Sim, o título pode convidar ao engano…, mas é do Líbano que se trata.
Desde julho do ano passado o lixo se acumula nas ruas de Beirute e desde maio de 2014 o país está sem presidente.
O episódio do lixo, que não deixa de ser poderoso como símbolo de um país que não sabe ou não consegue lidar com seus dejetos, contém detalhes, de concessões vencidas e de licitações viciadas, de uma história que se resume na captura dos negócios públicos por oligarquias econômicas que frequentemente são também as políticas.
Numa democracia falha – vá lá que todas o sejam, mas tudo tem limites – tocada por uma herança colonial que tudo organizou em torno das diferentes comunidades religiosas que compõem a sociedade, os interesses particulares e comunitários por vezes funcionam como forças centrífugas em relação ao Estado, sugando-lhe qualquer energia de que se pudesse vir a dotar.
A mesma divisão comunitária, religiosa se quiserem, faz sentir os seus efeitos na questão da presidência vaga.
O presidente deve necessariamente ser um cristão maronita – assim como o primeiro ministro deve ser muçulmano sunita e o presidente do Parlamento um muçulmano xiita.

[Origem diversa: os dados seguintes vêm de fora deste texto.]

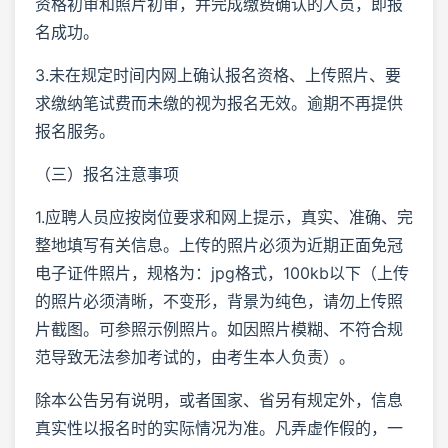
资格初审和照片初审，并完成缴费确认的人员，即报
名成功。
3.未在规定时间内网上确认报名资格、上传照片、要
求缴纳笔试费而未缴的视为报名无效。逾期不再提供
报名服务。
（三）报名注意事项
1.应聘人员应按岗位要求和网上提示，真实、准确、完
整地填写有关信息。上传的照片必须为近期正面免冠
电子证件照片，规格为：jpg格式，100kb以下（上传
的照片必须清晰，不变形，背景为纯色，请勿上传照
片截图。可参照示例照片。如因照片模糊、不符合规
范导致无法参加考试的，由考生本人负责）。
除本公告另有说明，或者国家、省另有规定外，信息
真实性以报名时的实际情况为准。凡弄虚作假的，一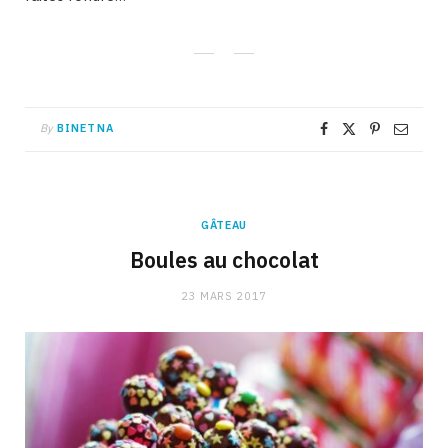
By
BINETNA
GÂTEAU
Boules au chocolat
23 MARS 2017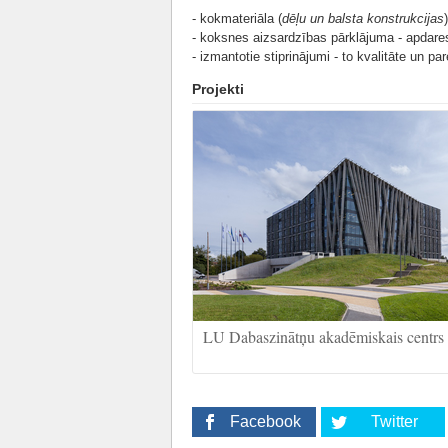
- kokmateriāla (
dēļu un balsta konstrukcijas
- koksnes aizsardzības pārklājuma - apdares
- izmantotie stiprinājumi - to kvalitāte un pa
Projekti
LU Dabaszinātņu akadēmiskais centrs
Facebook
Twitter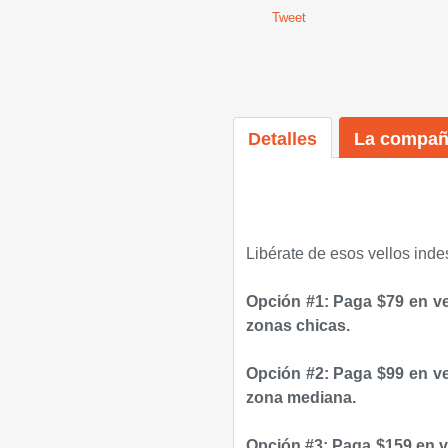
Tweet
Detalles
La compañ
Libérate de esos vellos ind
Opción #1: Paga $79 en ve
zonas chicas.
Opción #2: Paga $99 en ve
zona mediana.
Opción #3: Paga $159 en v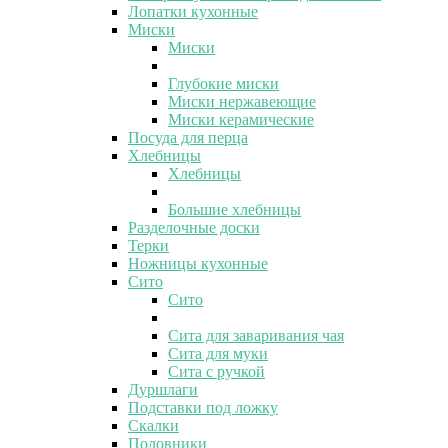
Лопатки кухонные
Миски
Миски
Глубокие миски
Миски нержавеющие
Миски керамические
Посуда для перца
Хлебницы
Хлебницы
Большие хлебницы
Разделочные доски
Терки
Ножницы кухонные
Сито
Сито
Сита для заваривания чая
Сита для муки
Сита с ручкой
Дуршлаги
Подставки под ложку
Скалки
Половники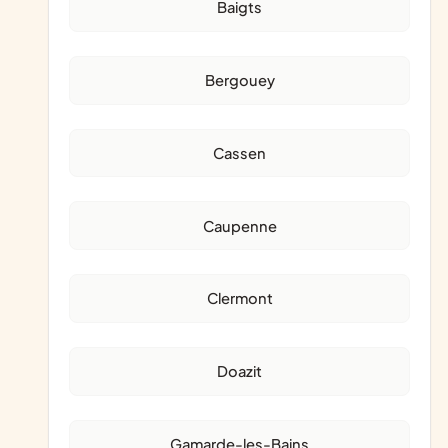
Baigts
Bergouey
Cassen
Caupenne
Clermont
Doazit
Gamarde-les-Bains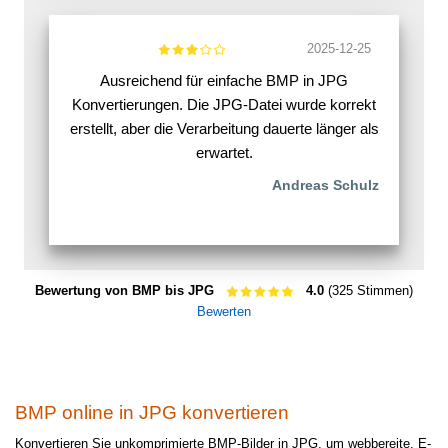
2025-12-25
Ausreichend für einfache BMP in JPG
Konvertierungen. Die JPG-Datei wurde korrekt
erstellt, aber die Verarbeitung dauerte länger als
erwartet.
Andreas Schulz
Bewertung von BMP bis JPG
4.0
(325 Stimmen)
Bewerten
BMP online in JPG konvertieren
Konvertieren Sie unkomprimierte BMP-Bilder in JPG, um webbereite, E-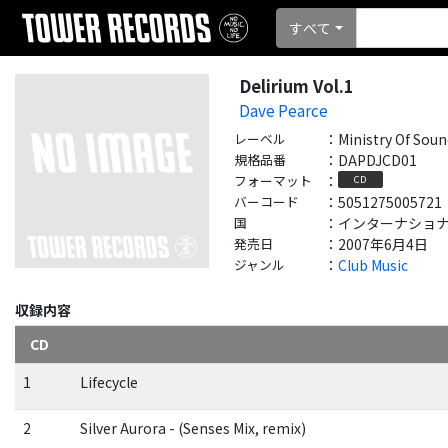
すべて
Delirium Vol.1
Dave Pearce
レーベル
：
Ministry Of Sou
規格品番
：
DAPDJCD01
フォーマット
：
CD
バーコード
：
5051275005721
国
：
インターナショナル - 
発売日
：
2007年6月4日
ジャンル
：
Club Music
収録内容
CD
1
Lifecycle
2
Silver Aurora - (Senses Mix, remix)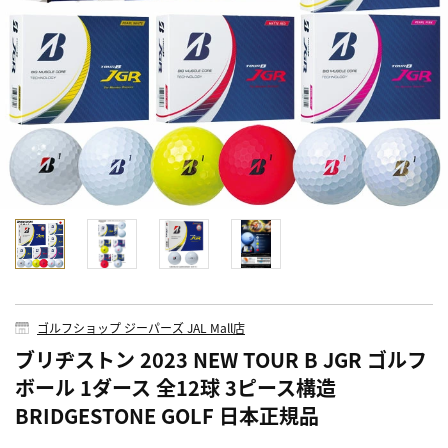
ゴルフショップ ジーパーズ JAL Mall店
ブリヂストン 2023 NEW TOUR B JGR ゴルフ
ボール 1ダース 全12球 3ピース構造
BRIDGESTONE GOLF 日本正規品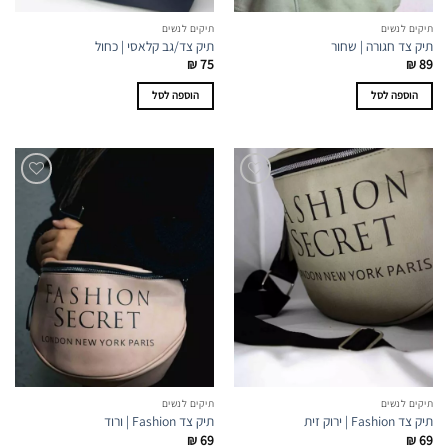
תיקים לנשים
תיקים לנשים
תיק צד חגורה | שחור
תיק צד/גב קלאסי | כחול
₪
75
₪
89
הוספה לסל
הוספה לסל
תיקים לנשים
תיקים לנשים
תיק צד Fashion | ירוק זית
תיק צד Fashion | ורוד
₪
69
₪
69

Em parte, portanto, os cristãos libaneses são os primeiros interessados em que haja um presidente para que se vejam “representados” no ordem política interna.
Ocorre, no entanto, que os cristãos libaneses, assim como o país inteiro e todas as suas comunidades, estão divididos em dois grandes campos que têm visões diferentes sobre o destino do Líbano e seu lugar na região e no mundo. Como exercício de síntese, digamos o campo da resistência e o campo da moderação.
O irônico é que um país tão pequeno, em território e em população, acaba adquirindo uma importância desproporcional por funcionar um pouco como termômetro e um pouco como fiel da balança no jogo político regional.
Assim, no cabo de guerra do Líbano, e naquele da presidência, pode-se ver os libaneses puxando a corda de um e de outro lado, mas também a Arábia Saudita, o Irã, a França, os Estados Unidos e uma multidão de outros.
Nada disso afeta, é claro, a beleza e o charme do lugar. Para os seus, tudo isso apenas reforça a crença de estarem de fato no coração do mundo.